If you go hiking often, you’ve probably seen tons of beautiful scenery on your hikes. While hiking can be difficult, it’s also an extremely rewarding pastime and a great way to experience all that nature has to offer. Whether you go hiking to refresh your body or relax your mind, it can also be a good idea to take pictures and capture precious moments along the way. Taking good pictures will help preserve the essence of your whole experience. There are many reasons that people decide to not capture pictures, whether it be tiredness, laziness, or a lack of the proper equipment. A lot of people, however, simply don’t know how to take high-quality pictures. So here’s a guide on how to take perfect hiking photos. These tips are from professional photographers and will help you take breathtaking pictures for your photo albums, bedroom walls, or Instagram profile.
Go Hiking Early
The timing of your hike will affect the type and quality of pictures you get. The best time to go for a hike is early in the morning. Although some people consider this too early to be out of the house, hitting the hiking trail at dawn is worth it. Not only will you be able to enjoy the sunrise, with its beautiful colours painted across the sky, you’ll also be able to get some stunning pictures of your journey.
A morning hike is also perfect if you want to have some peace and quiet, and enjoy nature with a smaller crowd. Hiking trails are usually fairly empty in the morning, and you can take pictures without having to worry about people getting in the way.
Keep Your Camera Accessible
Make sure you pack your camera somewhere it’s easy to reach during your hike. It shouldn’t be stashed under your stuff in your backpack. Not only will that make it harder for you to take your camera out if you find a sudden photo-worthy spot, but it may also cause damage to the camera lens. So make sure you have a good system in place for carrying your camera when you’re out on the trail.
A good practice is either keeping your camera at the top of your backpack or putting it in a case or holder. In either case, you can easily get your camera out when there’s a shot you want to capture. It’s important that you choose the right backpack to make sure your camera is safe and sound. You can also use a camera sleeve to secure it to your body and hike without having to worry about it getting damaged.
Wear Bright Colours
Hiking photos often have striking, detailed backgrounds and people can easily fade into the background. This is why it’s important that you take pictures of human subjects by placing them in front of an empty space or solid background instead of a detailed, cluttered backdrop.

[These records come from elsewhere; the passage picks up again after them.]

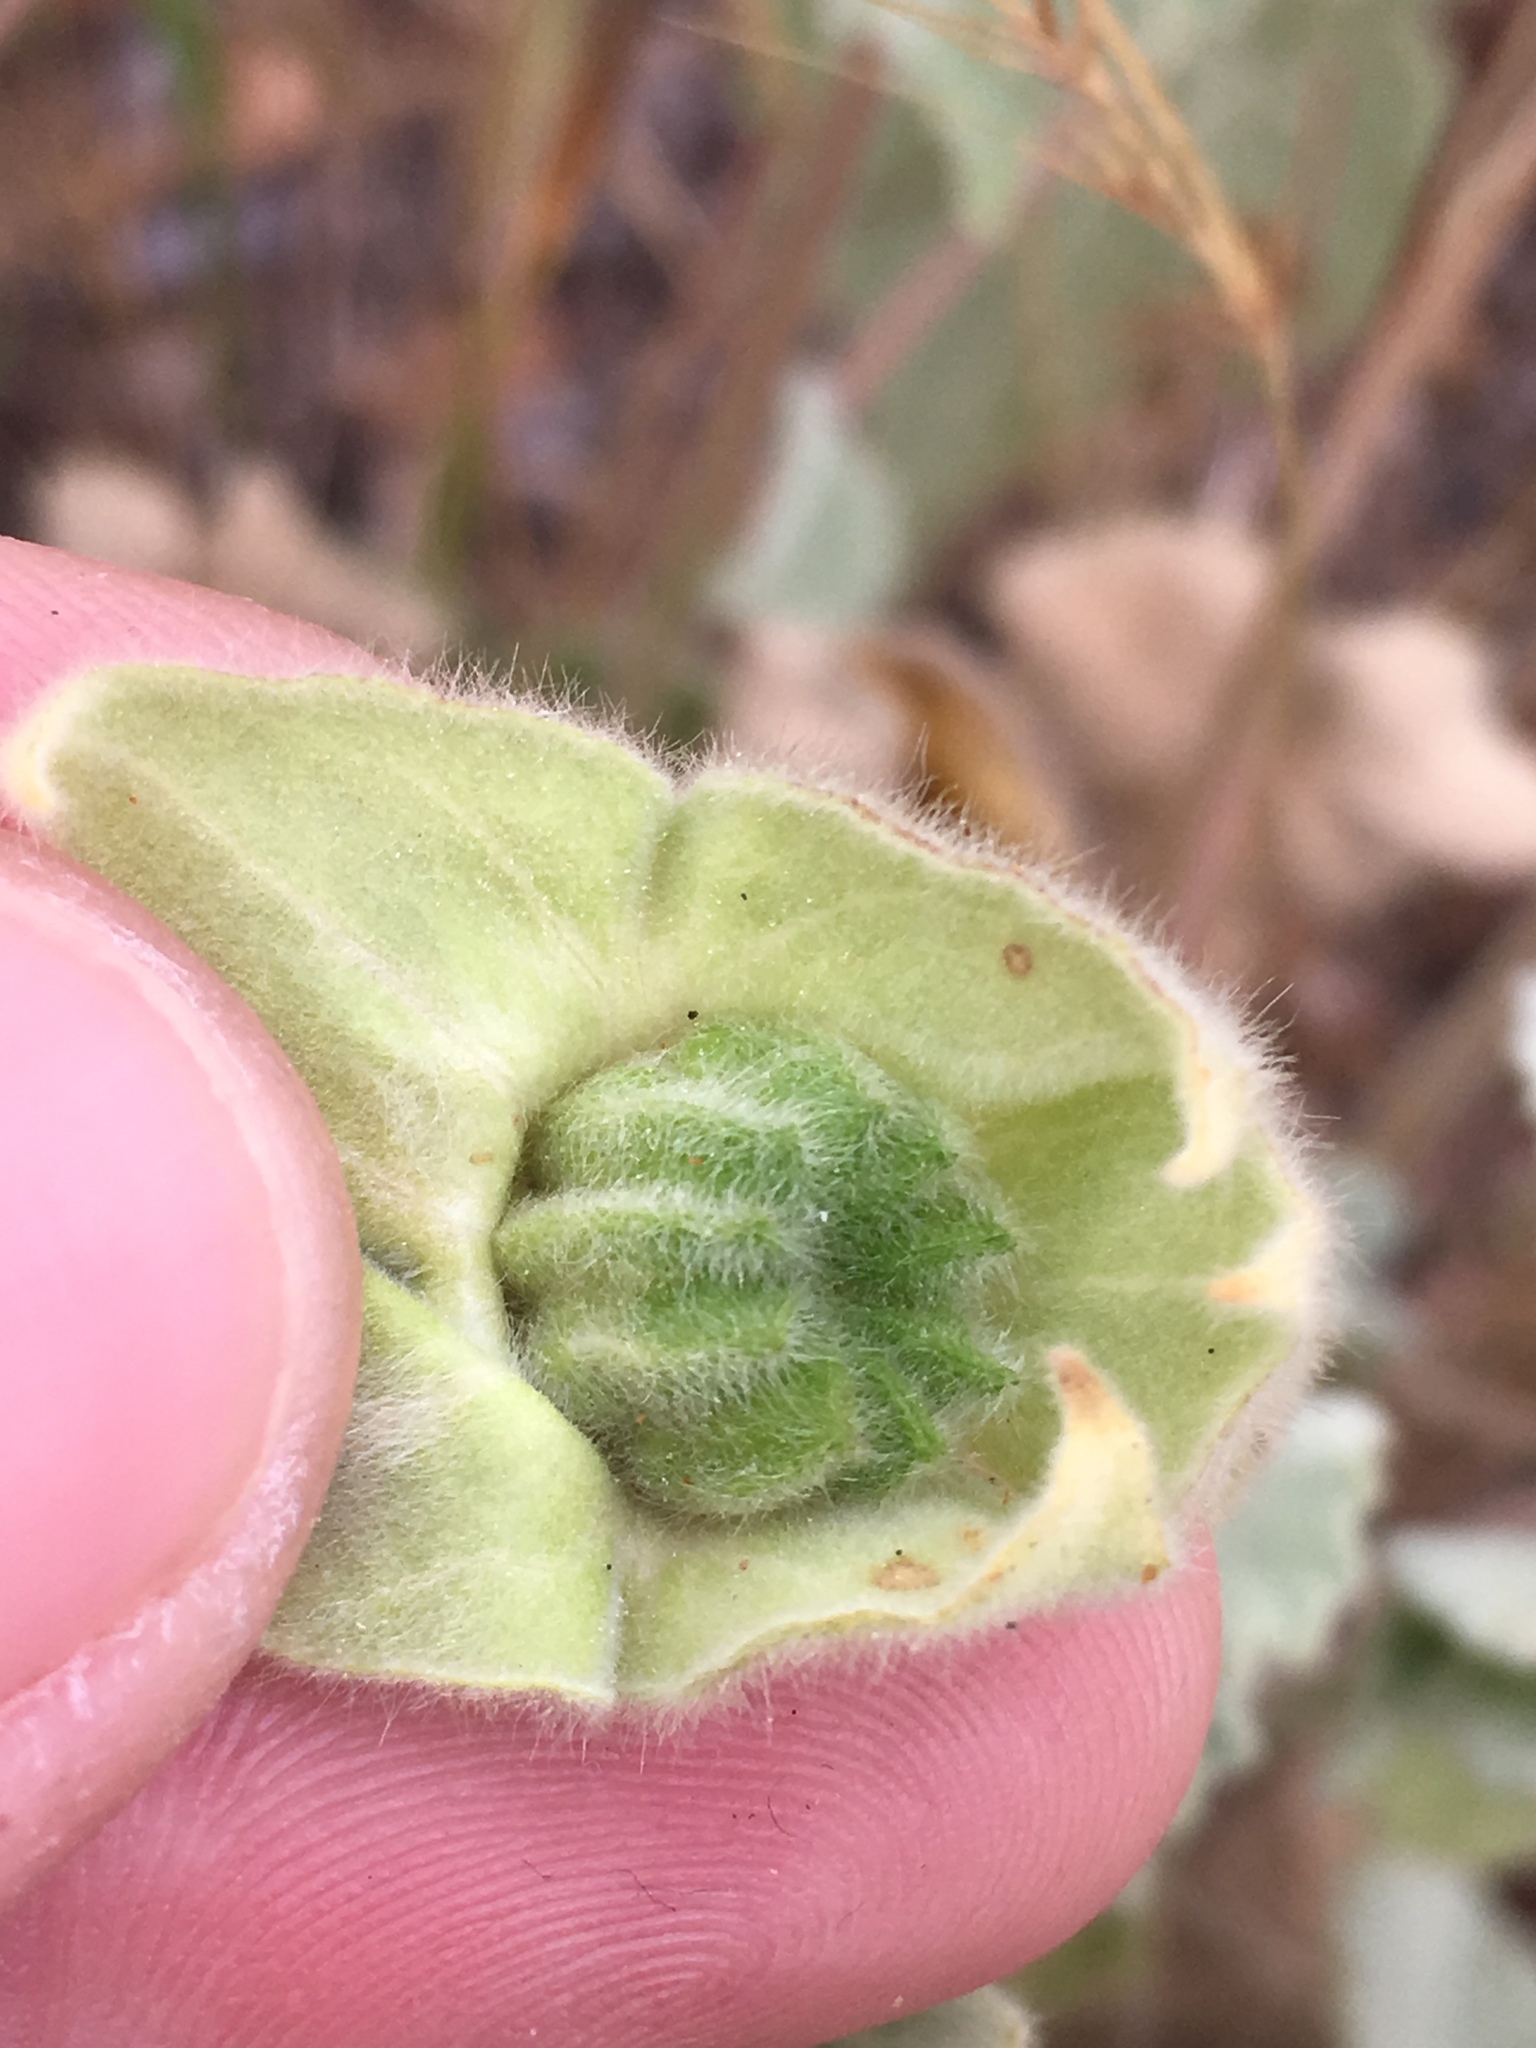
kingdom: Plantae
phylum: Tracheophyta
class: Magnoliopsida
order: Malvales
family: Malvaceae
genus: Abutilon
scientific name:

Another way to make yourself, or the person whose picture you’re taking, stand out is by wearing bright colours. You can also wear colours that may complement the scenery of the place where you’ll be hiking. For example, if you’re hiking around a lake, consider wearing red to complement the water.
Take Candid Photos
You’ve probably seen tons of posed hiking pictures on your Instagram feed; though they can look pretty cool, candid pictures capture the actual experience in a more organic way. Often, the best memories will be captured by candid, natural shots you take during your hike. Try taking pictures showcasing real experiences and reactions; not even fake candids can always capture the true essence of your experiences on a hike.
Make sure you document the laughs, the struggles, the falls, and the smiles throughout your journey. This might require some extra work and make things a little more difficult for you, and you might have to run ahead or lag behind to take the perfect candid pictures, but the results will be worth the effort.
Capture the Story of Your Journey
A really cool way to capture your hiking journey is to take pictures at every step of the way. This way, your pictures will tell the story of your journey. If you’re on a long hiking trip, you can chronicle the whole experience in a compelling way by capturing a variety of different shots. Don’t take a bunch of photos that look too similar. You can include detailed shots, wide landscape shots, and focus shots, for example. You can even capture pictures of you and your group preparing for your hiking trip, packing bags, and preparing food. By capturing your whole journey from start to finish, you’ll be able to look back on your adventure and recall the details better. A series of photos that tells a story will help you preserve priceless memories that might otherwise be lost.
Use the Right Camera Settings
You can also try to fine-tune the settings on your camera to make sure you get the photos you desire. The three most important factors affecting the quality of your pictures are shutter speed, aperture, and ISO. The shutter speed determines how long the camera lens is open during your shot. In addition to influencing the brightness of your photo, it affects how much movement is captured. The aperture similarly affects the brightness of your photo. It also has an impact on the focus of the image. If a smaller aperture is used, your whole picture will tend to be in focus, even objects at a distance. Whereas if a larger aperture is used, only the subject will be in focus while the background is blurred. The ISO, which refers to the sensitivity of the camera’s sensor, should be set to as low as possible because it will dictate the general quality of your photo. The higher the ISO setting, the grainier your photos will be. If you’re shooting in low light, however, and your pictures are coming out too dark, it may be necessary to turn the ISO up a bit.
At the end of the day, memories are all you’re left with, and pictures help you preserve the memories you form out on the trail. Good pictures can capture the feelings and experiences you had on these journeys. So it’s important that you try to get as many pictures as you can while simultaneously enjoying your journey. Although hikes can be tiring, they allow you to form lasting memories with your friends, family, and loved ones. So keep these tips in mind, grab your camera, and get out there.